### What the task asks:
Report how many lines in the listing below include the string "biały", and write nothing more.

*** Opening Raw data ***

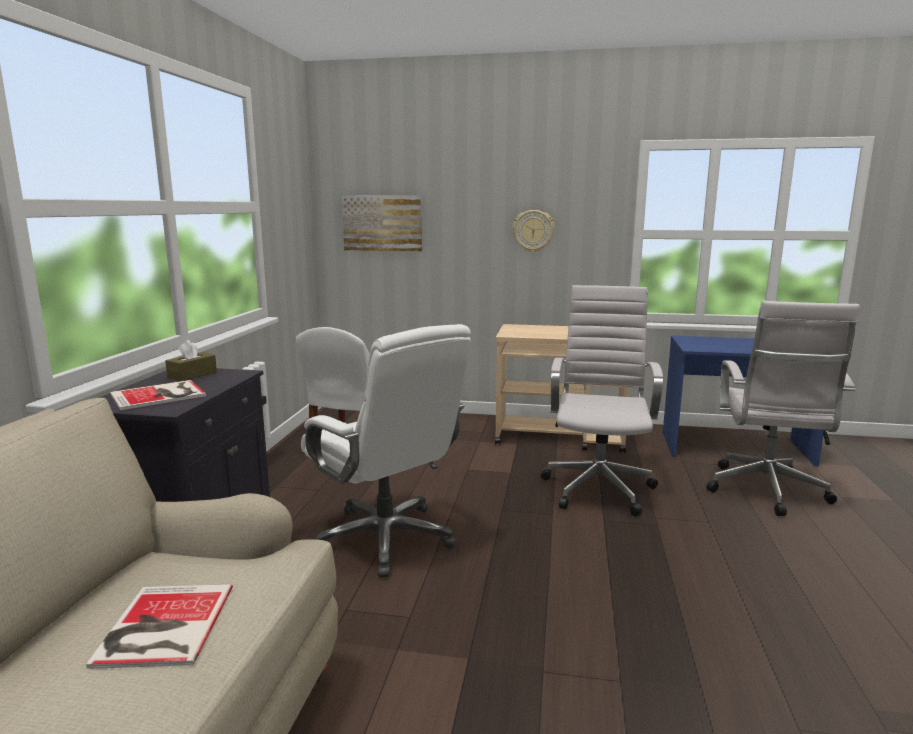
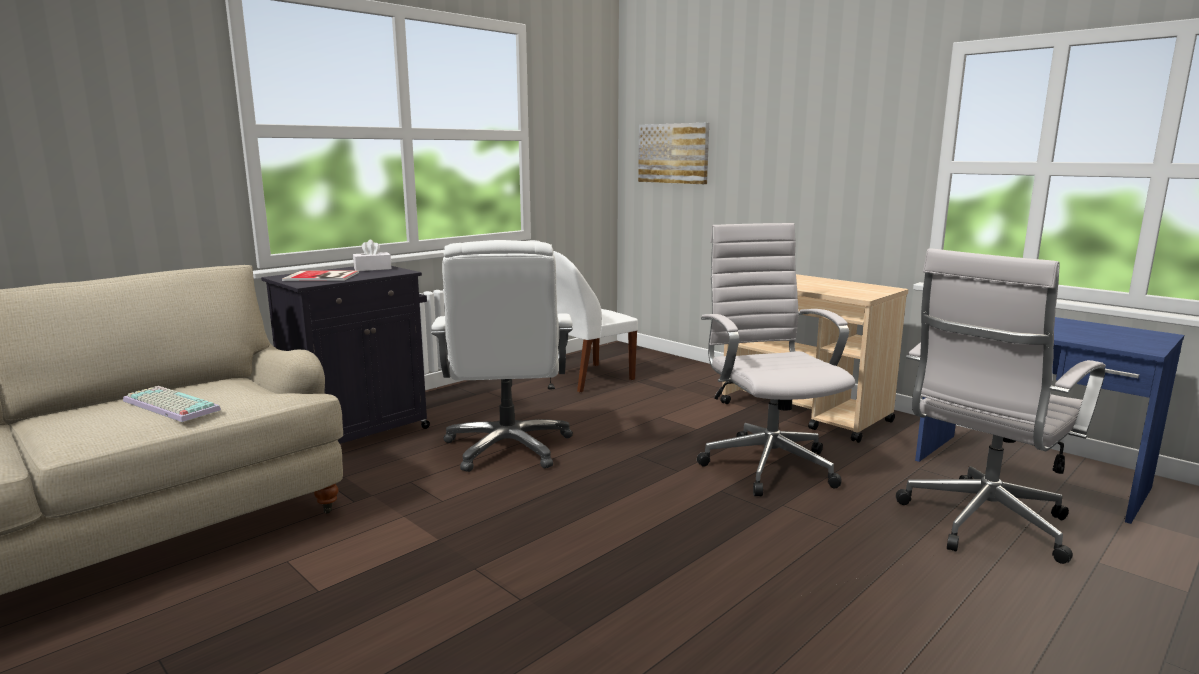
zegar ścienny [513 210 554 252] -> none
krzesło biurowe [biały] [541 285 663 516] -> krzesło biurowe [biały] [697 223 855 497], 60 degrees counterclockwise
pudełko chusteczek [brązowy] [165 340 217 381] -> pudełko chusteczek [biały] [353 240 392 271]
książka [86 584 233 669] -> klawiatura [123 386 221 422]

*** Closing Raw data ***

### Answer for the task:
2